Lines in the listing below that hold "CIRCLE" are the ones to copy.

» **Information provided**
((

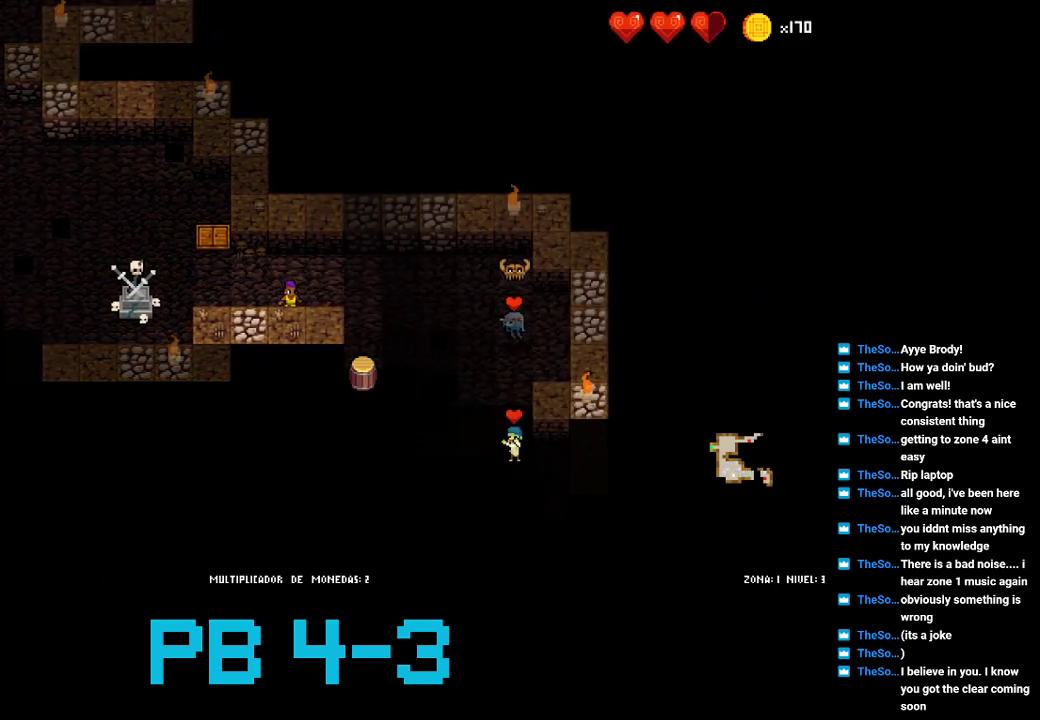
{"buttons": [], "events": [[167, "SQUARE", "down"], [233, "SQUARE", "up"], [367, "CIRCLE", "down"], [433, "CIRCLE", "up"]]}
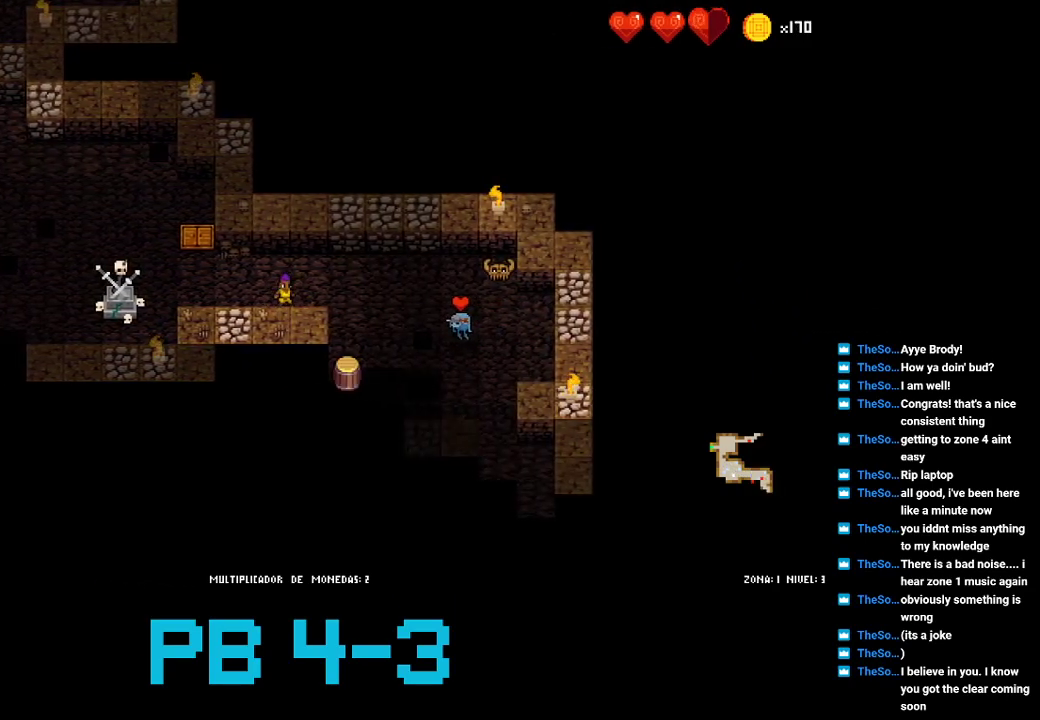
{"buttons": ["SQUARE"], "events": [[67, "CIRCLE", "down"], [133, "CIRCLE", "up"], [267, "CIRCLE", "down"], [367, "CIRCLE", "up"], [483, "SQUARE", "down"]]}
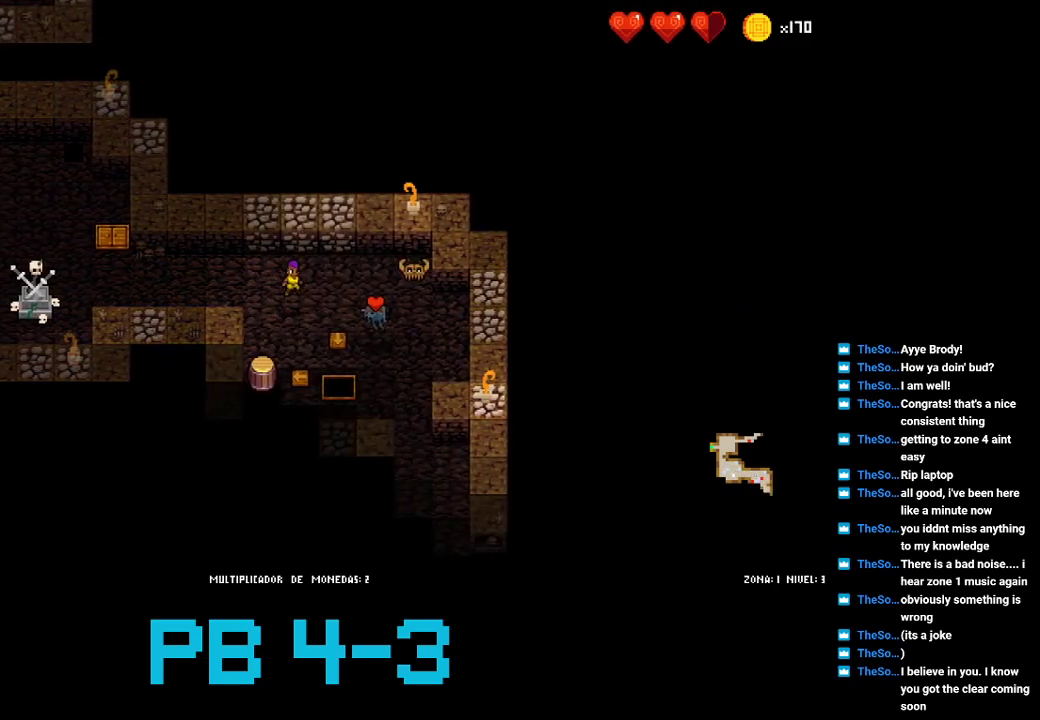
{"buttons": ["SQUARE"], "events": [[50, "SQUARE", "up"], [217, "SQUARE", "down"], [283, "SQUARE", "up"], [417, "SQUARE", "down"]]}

))

» **Answer to this exercise**
{"buttons": [], "events": [[167, "SQUARE", "down"], [233, "SQUARE", "up"], [367, "CIRCLE", "down"], [433, "CIRCLE", "up"]]}
{"buttons": ["SQUARE"], "events": [[67, "CIRCLE", "down"], [133, "CIRCLE", "up"], [267, "CIRCLE", "down"], [367, "CIRCLE", "up"], [483, "SQUARE", "down"]]}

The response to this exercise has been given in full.